The bottom line is retailers are finding that shifting dollars toward search marketing goes further.
The percentage of retailers purchasing video ads continues to increase year over year. What in particular is drawing retailers to this type of advertising?
Since many retailers are selling physical products, not services, visual demonstrations and actively showing the products will always be more persuasive. Major retailers are very familiar with TV and it makes sense for them. With the technology advances in video streaming and faster connection speeds from ISPs, video websites that provide retailers with advertising opportunities (YouTube, DailyMotion, Vimeo) have become increasingly popular. At this point, these types of ads online are still intriguing, because they break through the noise and are more likely to be actively watched (since they cannot be skipped using a DVR or TiVo).
How has social media marketing (SMM) affected search engine marketing and how do you foresee the two interacting over the next few years?
SMM has changed the game. Now that Facebook “likes” and Twitter retweets count in the over 200 variables Google factors for organic rankings, traditional search engine marketers and firms have had to adjust their strategies to incorporate a more holistic approach for content, rankings and engagement.
I’ve seen firsthand how these “social signals” can contribute to high rankings, and be seen as a vote for your website in the eyes of the search engines. For the future, I see more social signals being weighed and counted, and the websites that do well in the social sphere being rewarded with higher rankings and more traffic from search engines.
According to AddThis, Facebook’s grip on the social sharing space really tightened when in 2010 almost half of all social shares on the web were on Facebook. Although, with the growth of Facebook slowing and even declining in North America it remains to be seen what will happen in the social sharing space for years to come.

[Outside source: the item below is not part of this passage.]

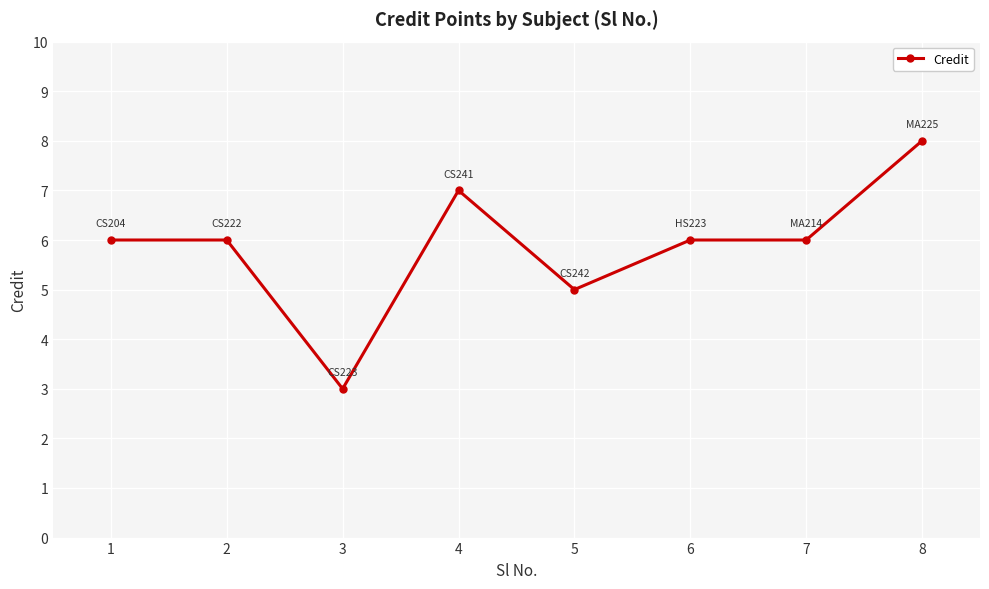

Is this an area chart (filled region under the line)?

No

Remarketing, or showing ads based on a consumer’s browsing history, has been a somewhat controversial topic relating to consumer privacy. What are your thoughts on the future of remarketing and how will it affect the consumer’s perception of search engine marketing?

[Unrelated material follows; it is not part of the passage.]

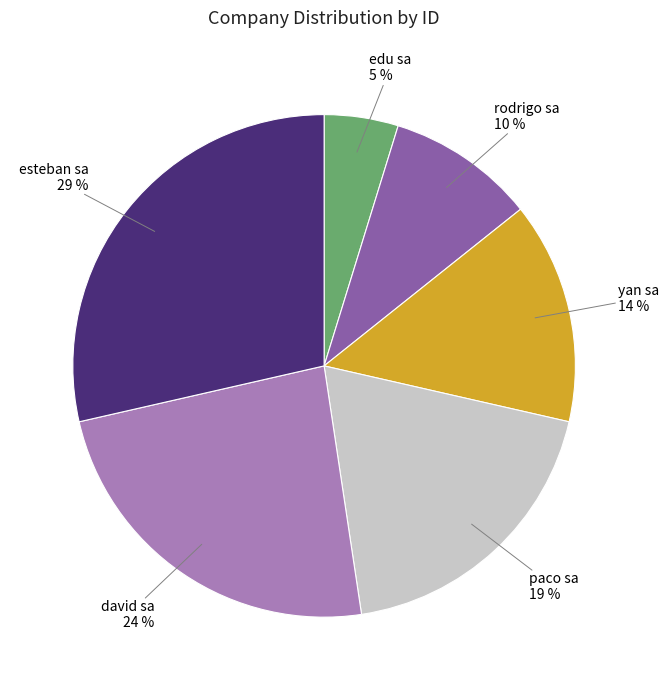

To the nearest percent, what is the average slice percentage?

17%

I think remarketing will get smarter. Right now, it seems obvious to the consumer when he/she has just visited a website and then starts seeing banners from prior sites on future visits. I’ve heard of a few new services popping up that now do remarketing based on keywords used on search engines before any website is visited. Then the websites visited will show ads based on the previous searches, not just on previously visited websites. It’s almost a “pre-marketing” of sorts.
What do you think will be the “next big thing” in search engine marketing?
Local search. Although local has been around for a long time, Google made a bold move in late November of last year by fully integrating Google Places into the natural results. Although, the “seven pack” has been there for years, never before has it taken up so much real estate. (For those of you unfamiliar with the “seven pack” and how Google Places has improved upon it, Greg Sterling does a nice job differentiating the two)
Some really great insight from Neil above. I think he is right on the money in the sense that it’s become increasingly more difficult as technology has evolved to get product messages across to consumers. As mobile continues to grow and wireless infrastructure improves, it certainly makes video ads even more appealing to retailers. Video is becoming one of the more effective ways to get products in front of consumers and utilizing a service to enhance the interactivity of the video content could increase social sharing and more importantly, site conversions.